How does the SPB effect existing development approvals?

On commencement of the new Act, development approvals under the repealed IPA will continue in force as if it were approval under the Act. Any agreements made under IPA in relation to development conditions will continue to apply as if they were agreements under the new Act.

Changing IPA development approvals

The SPB provides that an application to change an IPA development approval or condition of approval made before commencement of the new Act will continue to be processed under the IPA.

After commencement of the new Act, an application to change an IPA development approval can be made but will be subject to the processes under the new Act. The SPB provides that “Permissible changes” to a development approval can be sought.

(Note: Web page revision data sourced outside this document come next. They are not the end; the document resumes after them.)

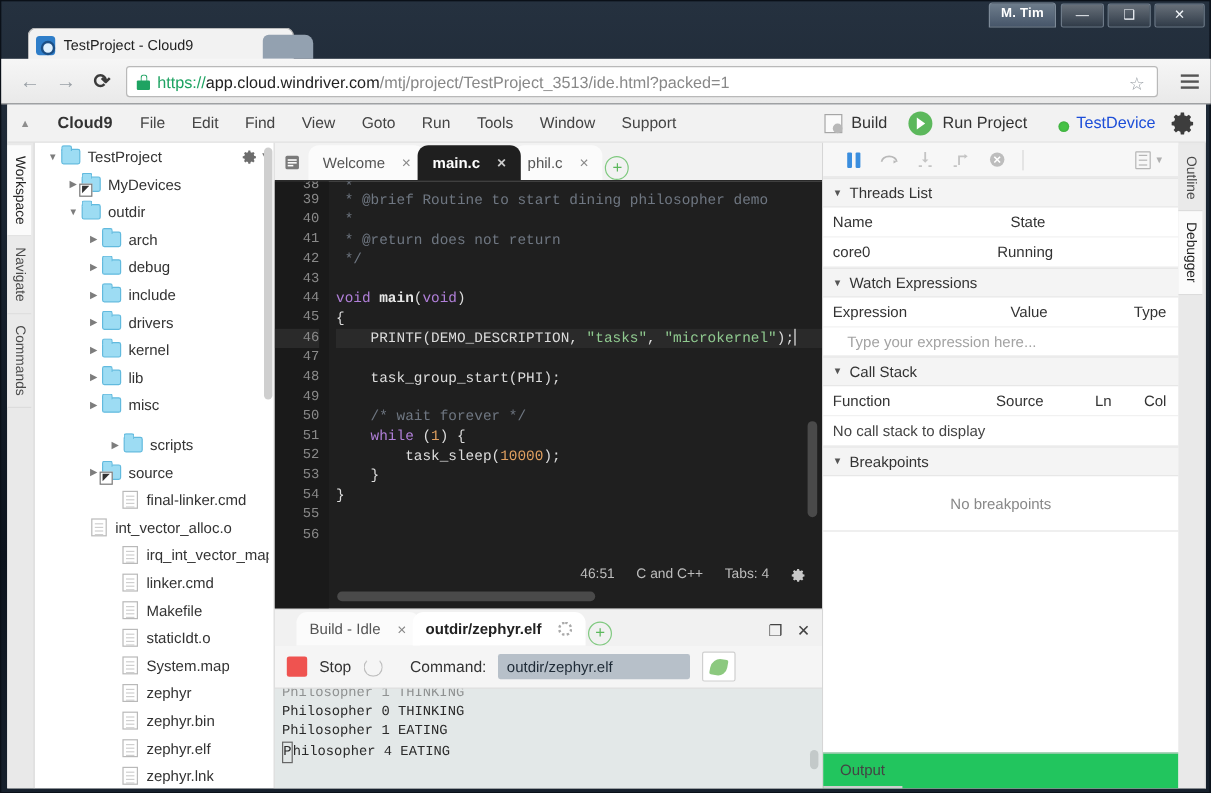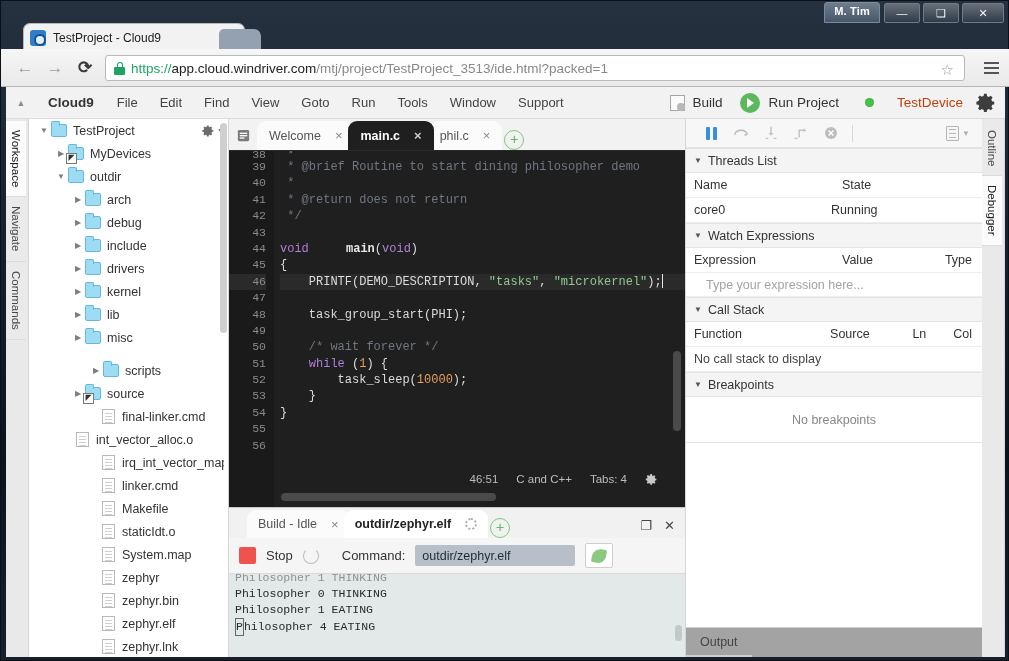--- a/index.html
+++ b/index.html
@@ -99,7 +99,7 @@
   .play { width:20px;height:20px;border-radius:50%;background:#5cb85c;position:relative;}
   .play:after{content:"";position:absolute;left:7px;top:5px;border-left:7px solid #fff;
       border-top:5px solid transparent;border-bottom:5px solid transparent;}
-  .device { display:flex; align-items:center; gap:23px; font-size:13.5px; color:#c2410c; padding-right:12px;}
+  .device { display:flex; align-items:flex-end; gap:6px; font-size:13.5px; color:#1d4ed8; padding-right:12px;}
   .dot { width:9px;height:9px;border-radius:50%;background:#46c246; box-shadow:inset 0 0 2px rgba(0,0,0,.2);}
   .gear-big { width:22px;height:22px; position:relative; }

This concept consolidates into one section of the SPB the IPA requirements governing changes to approvals and conditions. In addition, the SPB introduces some new terminology allowing a change to a development approval to be made including where the change would not result in a ‘substantially different development’ to replace the concept of “minor change” under the IPA.

Will future development application processes be quicker?

A key objective of the SPB is to reduce existing development assessment timeframes experienced under the IPA. Some of the changes to timeframes proposed in the SPB include:

  • an applicant now has only 6 months to respond to an information request by the assessment manager - previously applicants had 12 months to respond;
  • requests for applications to be assessed under a superseded planning scheme have been reduced from 2 years to 1 year (where the planning scheme or amendment takes effect after commencement of the new Act); and
  • for applications requiring public notification, the timeframe for giving the assessment manager a notice of compliance has been reduced from 3 months post notification period to 20 business days.

The SPB also provides for a 5 year timeframe after commencement of the new Act in which transitional regulations can be made. This timeframe has been proposed to assist with the identification and resolution of unanticipated legal issues which may arise after the commencement of the new Act.

Moving forward

We anticipate that Parliament will consider the SPB during the July/August sittings.

The SPB will need to be supported by substantial regulations and statutory guidelines to assist in the operation of the new Act (the regulations and guidelines are yet to be released). On commencement of the new Act and on the release of regulations, these requirements and transitional provisions will need to be examined carefully.

This publication is only a general outline. It is not legal advice. You should seek professional advice before taking any action based on its contents.